Quarante-six clubs, un seul grand rendez-vous

L’attente tire à sa fin : le tirage de la phase de ligue de la Ligue des champions aura lieu jeudi, et les 36 clubs concernés découvriront enfin l’ordre de leurs huit matchs. Cette nouvelle formule a transformé la soirée du tirage en véritable moment charnière, parce que chaque équipe repart désormais avec un parcours distinct et une route beaucoup moins prévisible vers les rondes éliminatoires.

Le Paris Saint-Germain arrivera à cette étape avec le statut de champion en titre, après son triomphe contre Arsenal à Budapest au printemps dernier. Dans un contexte pareil, chaque adversaire potentiel voudra tester le tenant du titre rapidement et rappeler que, dans cette compétition, rien n’est jamais acquis.

Le moment à retenir

Le tirage est prévu le jeudi 27 août, à compter de 17 h, heure de Londres. Pour les partisans, les entraîneurs et les joueurs, c’est bien plus qu’une formalité administrative : c’est le point de départ concret de la saison européenne, celui qui donne un premier aperçu des chemins possibles, des duels prestigieux et des pièges à éviter.

Depuis l’abandon de l’ancien format de groupes, la Ligue des champions a adopté une phase de ligue à 36 clubs qui fonctionne sur une base beaucoup plus large. Au lieu d’un petit groupe de quatre équipes, chaque formation se voit attribuer huit adversaires différents, ce qui rend le calendrier plus riche, mais aussi plus difficile à anticiper.

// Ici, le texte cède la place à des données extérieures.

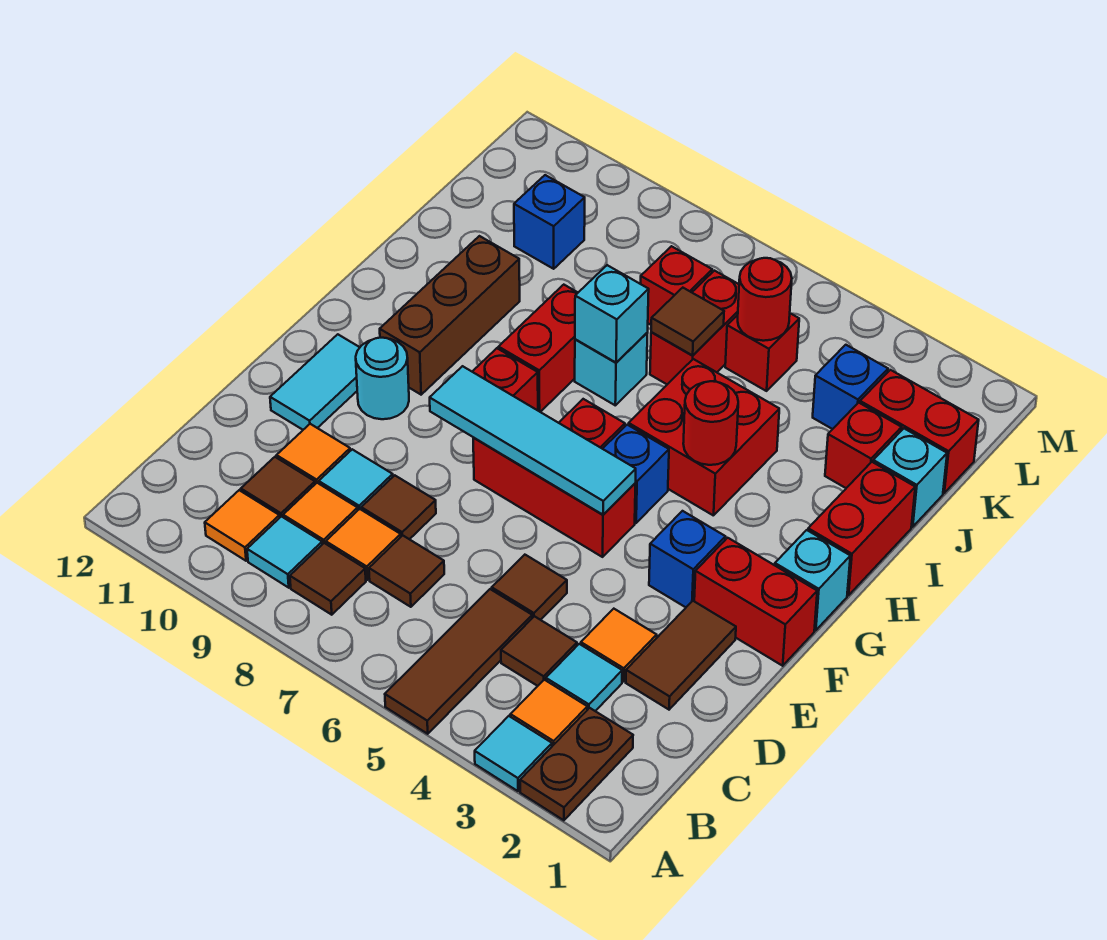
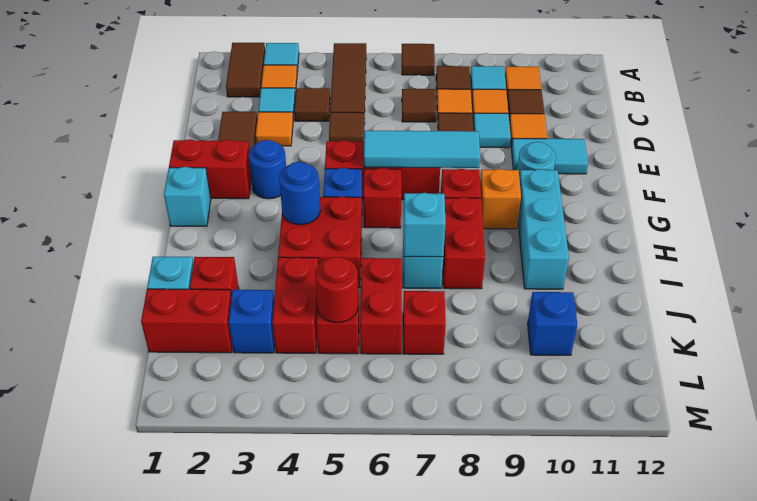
brown 1x2 plate [520,708,633,820] -> brown 1x2 tile [226,43,265,97]
cyan 1x2 tile [270,334,360,430] -> cyan 1x2 tile turned to [511,138,588,174]
blue 1x1 brick [649,511,725,607] -> blue 1x1 round brick [249,140,286,199]
cyan 1x4 tile [430,366,636,515] -> cyan 1x3 tile [364,130,480,168]
none -> orange 1x1 brick [480,169,521,229]
brown 1x3 brick [380,236,520,395] -> cyan 1x3 brick [518,169,569,289]
red 1x2 brick [808,462,915,595] -> red 1x2 brick moved to [272,257,318,353]
red 1x1 round brick [683,381,738,465] -> blue 1x1 round brick [279,162,320,225]
brown 1x1 tile [651,288,724,356] -> brown 1x1 tile moved to [402,44,435,75]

Un tirage qui distribue huit adversaires

Le principe est simple à comprendre, même si ses conséquences sont énormes. Chaque club sera opposé à deux équipes provenant de chacun des quatre chapeaux, ce qui construit un programme unique pour tous. Le tirage se déroule de façon progressive, en commençant par le Pot 1, puis en poursuivant avec les autres chapeaux jusqu’à ce que chaque participant connaisse ses huit rivaux.

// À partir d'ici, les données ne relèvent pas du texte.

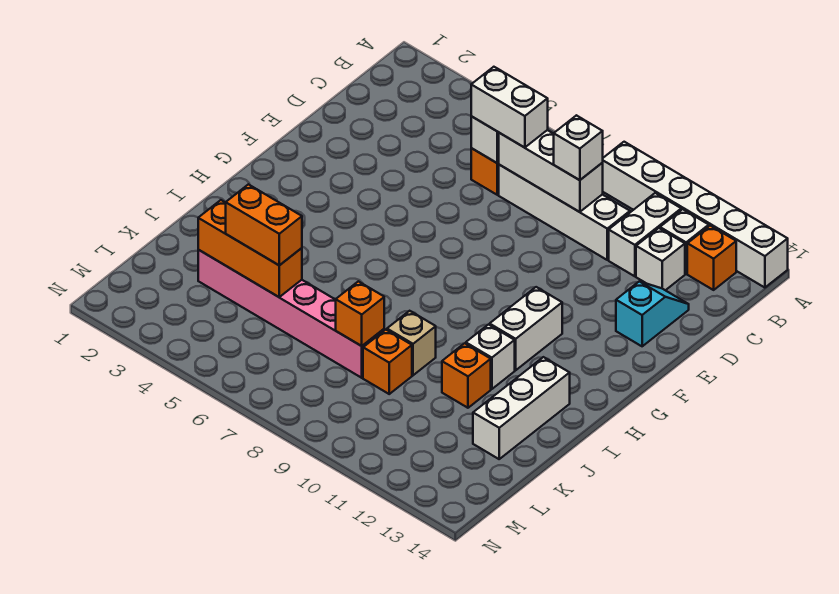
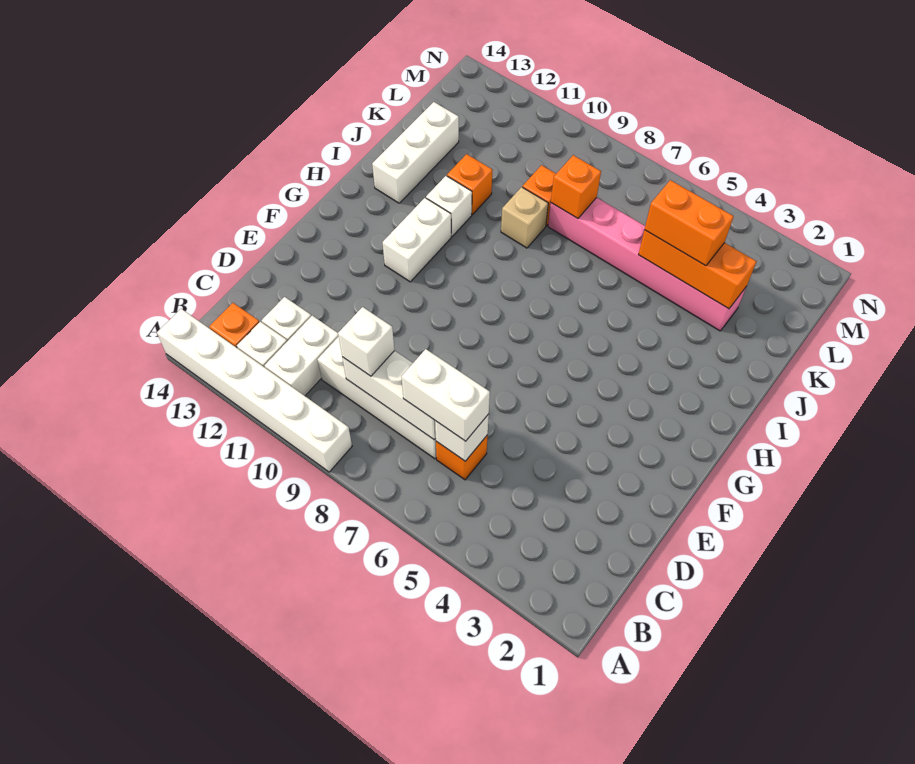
cyan 1x2 slope [616,281,689,346] -> none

La seule contrainte majeure vise à préserver un certain équilibre compétitif : deux clubs d’un même pays ne peuvent pas s’affronter à cette étape. Pour le reste, le hasard peut créer des calendriers très favorables ou, au contraire, particulièrement exigeants. C’est précisément ce mélange d’incertitude et de prestige qui rend ce rendez-vous si captivant.

Les têtes d’affiche et les surprises possibles

Le Pot 1 réunit plusieurs géants du football européen, dont le Paris Saint-Germain, le Bayern Munich, le Real Madrid, Liverpool, l’Inter Milan, Manchester City, Arsenal, Barcelone et l’Atlético Madrid. Dès cette première catégorie, on comprend que le niveau sera relevé, peu importe la combinaison finale.

Le Pot 2 ajoute encore de la densité avec le Borussia Dortmund, l’AS Roma, le Sporting, Aston Villa, le FC Porto, Manchester United, le Club Bruges, le Real Betis et le PSV Eindhoven. Ce second groupe peut produire des affiches très relevées, surtout si un favori du Pot 1 se retrouve avec un adversaire déjà bien installé sur la scène continentale.

Plus bas dans la répartition, le Pot 3 comprend notamment Feyenoord, Lille, Bodø/Glimt, Naples, le RB Leipzig, Villarreal, le Chakhtar Donetsk et Galatasaray, en plus du gagnant du duel entre Fenerbahçe et Lyon. Enfin, le Pot 4 complète le tableau avec le vainqueur de Dinamo Zagreb contre Viking, celui de Slovan Bratislava contre Celje, Slavia Prague, le VfB Stuttgart, LASK, le gagnant de Levski Sofia contre l’AEK Athènes, Como, Lens et Sabah.

Autrement dit, le tirage ne décidera pas seulement d’une série de matchs; il dessinera aussi le niveau de difficulté de toute la campagne européenne de chaque équipe. Jeudi, certains clubs sortiront avec le sourire, tandis que d’autres auront déjà l’impression d’entrer dans une bataille longue et ardue.